─── INFORMATION PROVIDED ───

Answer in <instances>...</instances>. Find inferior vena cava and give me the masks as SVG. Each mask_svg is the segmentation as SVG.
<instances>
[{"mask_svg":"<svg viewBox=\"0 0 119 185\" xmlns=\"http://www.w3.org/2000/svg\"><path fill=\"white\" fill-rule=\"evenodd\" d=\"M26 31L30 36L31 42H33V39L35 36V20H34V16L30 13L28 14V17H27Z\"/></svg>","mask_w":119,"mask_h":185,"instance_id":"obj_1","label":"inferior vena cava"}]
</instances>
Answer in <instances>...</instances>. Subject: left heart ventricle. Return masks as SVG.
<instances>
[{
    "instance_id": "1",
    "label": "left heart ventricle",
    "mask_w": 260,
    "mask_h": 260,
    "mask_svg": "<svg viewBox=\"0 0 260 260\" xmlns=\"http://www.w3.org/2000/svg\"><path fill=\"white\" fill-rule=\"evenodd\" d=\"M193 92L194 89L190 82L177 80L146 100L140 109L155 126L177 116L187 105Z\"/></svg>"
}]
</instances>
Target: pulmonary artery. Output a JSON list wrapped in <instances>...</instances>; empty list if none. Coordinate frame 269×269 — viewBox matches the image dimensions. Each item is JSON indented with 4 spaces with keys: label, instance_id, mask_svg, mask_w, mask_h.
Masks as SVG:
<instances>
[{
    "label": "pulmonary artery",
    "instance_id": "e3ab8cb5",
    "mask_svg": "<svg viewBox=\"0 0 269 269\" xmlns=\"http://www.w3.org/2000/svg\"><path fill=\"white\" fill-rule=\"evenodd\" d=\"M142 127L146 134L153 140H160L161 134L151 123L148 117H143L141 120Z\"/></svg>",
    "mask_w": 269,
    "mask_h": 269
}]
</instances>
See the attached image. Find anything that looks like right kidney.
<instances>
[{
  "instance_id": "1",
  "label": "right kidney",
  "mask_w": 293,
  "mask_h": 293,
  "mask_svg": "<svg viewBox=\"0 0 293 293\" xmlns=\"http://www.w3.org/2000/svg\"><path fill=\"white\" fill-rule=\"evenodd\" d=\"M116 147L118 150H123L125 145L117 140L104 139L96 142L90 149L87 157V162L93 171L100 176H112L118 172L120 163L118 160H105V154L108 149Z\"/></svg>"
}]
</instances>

───

TASK PROMPT:
Pull out each line of the items above that contains the string "inferior". Treat uppercase and lowercase as different.

WRITTEN RESPONSE:
Answer in <instances>...</instances>. Find inferior vena cava and give me the masks as SVG. Each mask_svg is the segmentation as SVG.
[{"mask_svg":"<svg viewBox=\"0 0 119 185\" xmlns=\"http://www.w3.org/2000/svg\"><path fill=\"white\" fill-rule=\"evenodd\" d=\"M26 31L30 36L31 42H33V39L35 36V20H34V16L30 13L28 14V17H27Z\"/></svg>","mask_w":119,"mask_h":185,"instance_id":"obj_1","label":"inferior vena cava"}]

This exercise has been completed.